Given passage:
--- START ---
The Poker Track


In the last 15 years, horse and dog tracks have added poker and other games because the race business is dying. This is not the 1920s, when horse racing was prevalent enough to have a song about it open up the Broadway musical "Guys and Dolls." Now the cards (and in some states, slots and other games in the "racino") are helping keep the tracks in business.

Racing may have once been The Sport Of Kings, but you won't find any royalty at the track these days betting on horses or dogs. When I played poker the other night at Tampa Greyhound Track, there were no live races going on and only about six people in the off-track betting area, where they could wager on races at other tracks around the country. Unfortunately, these six guys looked like they didn't have a nickel between them.

If your only image of horse racing is the glamorous façade of the Kentucky Derby, that's like judging the popularity of bobsledding in Jamaica by the movie "Cool Runnings." That's not to say no one's betting on these animals -- but technology makes it possible to get those bets down without ever setting foot in the grandstand. That may help the prize pool, but not by much. A friend who occasionally puts down ten bucks on a horse via his phone told me that for many races, the entire parimutuel betting pool is only a few thousand bucks. No one's gonna get rich at the track -- including the owner who, with attendance down so much, misses out on the concession revenue, so income is even lower.
--- END ---
Work task 1:
Write out the poker track essay word for word from "In the last" to "nickel between them.".
Work task 2:
In the poker track essay, how many people were in the off-track betting area the night the writer played poker at Tampa Greyhound Track?
The material that comes next stands apart from the poker track essay.

Records provided:
--- START ---
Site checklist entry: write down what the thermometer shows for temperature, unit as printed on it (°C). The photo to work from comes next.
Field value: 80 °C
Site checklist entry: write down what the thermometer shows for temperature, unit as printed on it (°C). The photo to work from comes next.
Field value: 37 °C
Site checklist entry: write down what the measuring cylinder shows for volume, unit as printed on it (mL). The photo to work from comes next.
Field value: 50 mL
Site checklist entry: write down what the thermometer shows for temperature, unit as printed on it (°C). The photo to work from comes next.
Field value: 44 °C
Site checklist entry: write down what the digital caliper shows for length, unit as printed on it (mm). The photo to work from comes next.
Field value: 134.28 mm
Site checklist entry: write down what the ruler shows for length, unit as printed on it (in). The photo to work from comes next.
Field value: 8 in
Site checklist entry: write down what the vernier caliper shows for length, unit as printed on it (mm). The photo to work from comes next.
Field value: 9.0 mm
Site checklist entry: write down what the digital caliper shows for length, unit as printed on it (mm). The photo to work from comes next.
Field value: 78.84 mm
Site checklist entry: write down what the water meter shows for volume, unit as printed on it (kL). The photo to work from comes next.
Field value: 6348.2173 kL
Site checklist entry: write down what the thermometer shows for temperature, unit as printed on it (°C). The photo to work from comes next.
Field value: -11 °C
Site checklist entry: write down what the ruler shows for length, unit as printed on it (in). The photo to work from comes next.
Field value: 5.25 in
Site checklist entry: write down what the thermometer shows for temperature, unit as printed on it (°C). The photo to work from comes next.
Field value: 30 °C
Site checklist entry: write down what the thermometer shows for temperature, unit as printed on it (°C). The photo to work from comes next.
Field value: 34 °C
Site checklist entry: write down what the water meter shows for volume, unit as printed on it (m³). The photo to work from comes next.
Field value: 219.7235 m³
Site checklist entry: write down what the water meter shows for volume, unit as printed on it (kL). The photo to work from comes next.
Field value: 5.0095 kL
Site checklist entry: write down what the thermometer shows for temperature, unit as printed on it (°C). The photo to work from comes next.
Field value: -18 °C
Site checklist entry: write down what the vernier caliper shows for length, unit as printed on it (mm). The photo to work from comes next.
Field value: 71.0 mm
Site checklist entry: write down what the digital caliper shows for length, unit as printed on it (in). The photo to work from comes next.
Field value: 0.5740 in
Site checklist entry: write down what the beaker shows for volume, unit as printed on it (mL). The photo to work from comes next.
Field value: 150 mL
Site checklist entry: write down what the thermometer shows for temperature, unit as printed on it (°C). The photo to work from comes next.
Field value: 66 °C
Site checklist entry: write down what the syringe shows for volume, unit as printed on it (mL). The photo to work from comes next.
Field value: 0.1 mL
--- END ---
Exercise output 1:
In the last 15 years, horse and dog tracks have added poker and other games because the race business is dying. This is not the 1920s, when horse racing was prevalent enough to have a song about it open up the Broadway musical "Guys and Dolls." Now the cards (and in some states, slots and other games in the "racino") are helping keep the tracks in business.

Racing may have once been The Sport Of Kings, but you won't find any royalty at the track these days betting on horses or dogs. When I played poker the other night at Tampa Greyhound Track, there were no live races going on and only about six people in the off-track betting area, where they could wager on races at other tracks around the country. Unfortunately, these six guys looked like they didn't have a nickel between them.

Exercise output 2:
About six people.